#### AIM OF THE EXERCISE
Reproduce the passage of the forum discussion on review fairness that runs from "There is a lot" up to and including "receive such flak.".

#### TEXT SHOWN
==================================================

I don't agree that fairness

davidmac's picture

I don't agree that fairness is hard to come by, in open source or in general, it just requires some empathy with new contributors.

I think we have to delineate between those who are prepared to embark on the review bonus system and those that are not. If they help out 'at all' they shouldn't be further penalised 'over and above' those in the issue queue that don't get involved with the bonus system, but whose application will eventually get reviewed without any additional requirement placed on them, albeit less quickly.

It's about defining a clear expectation from the review system and I agree that there can be frustration when people ignore advice (not always deliberately) and don't make the required changes, but I think repeatedly setting it back to "needs work" is enough motivation for them, as their issue won't progress until the code is right.

The Review Bonus has been updated to account for 2 phases of 3 reviews up to a maximum of 6. I personally don't see that adding in more complexity will attract users to it, in fact if it's simpler, more people might use it IMO. But perhaps klausi has other ideas on it.

Good question

Diogenes's picture

The question becomes one of being Fair for whom?

It is NOT fair that this process is applied only to new applicants, regardless of their experience or commitment to Drupal. Everybody else gets a free pass.

There is a lot of cruft in the DO closet. Now we have a vacuum cleaner but it won't be used. Some people hate the noise.

Tangible Equity

davidmac's picture

You have a point, and when people start to argue that's fairness is somehow intangible and impossible to quantify, it indicates significant resitance to change, why else would suggestions for improvements to the process receive such flak.

==================================================

#### LISTED RECORDS
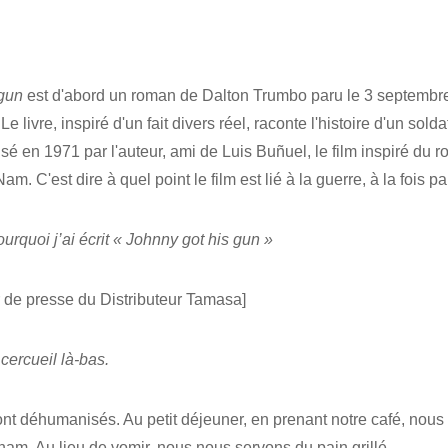
 gun
est d'abord un roman de Dalton Trumbo paru le 3 septembre 1
e livre, inspiré d'un fait divers réel, raconte l'histoire d'un sold
sé en 1971 par l'auteur, ami de Luis Buñuel, le film inspiré du 
am. C'est dire à quel point le film est lié à la guerre, à la foi
urquoi j’ai écrit « Johnny got his gun »
r de presse du Distributeur Tamasa]
 cercueil là-bas.
ont déhumanisés. Au petit déjeuner, en prenant notre café, nou
nam. Au lieu de vomir, nous nous servons du pain grillé.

==================================================

#### ANSWER BOX
There is a lot of cruft in the DO closet. Now we have a vacuum cleaner but it won't be used. Some people hate the noise.

Tangible Equity

davidmac's picture

You have a point, and when people start to argue that's fairness is somehow intangible and impossible to quantify, it indicates significant resitance to change, why else would suggestions for improvements to the process receive such flak.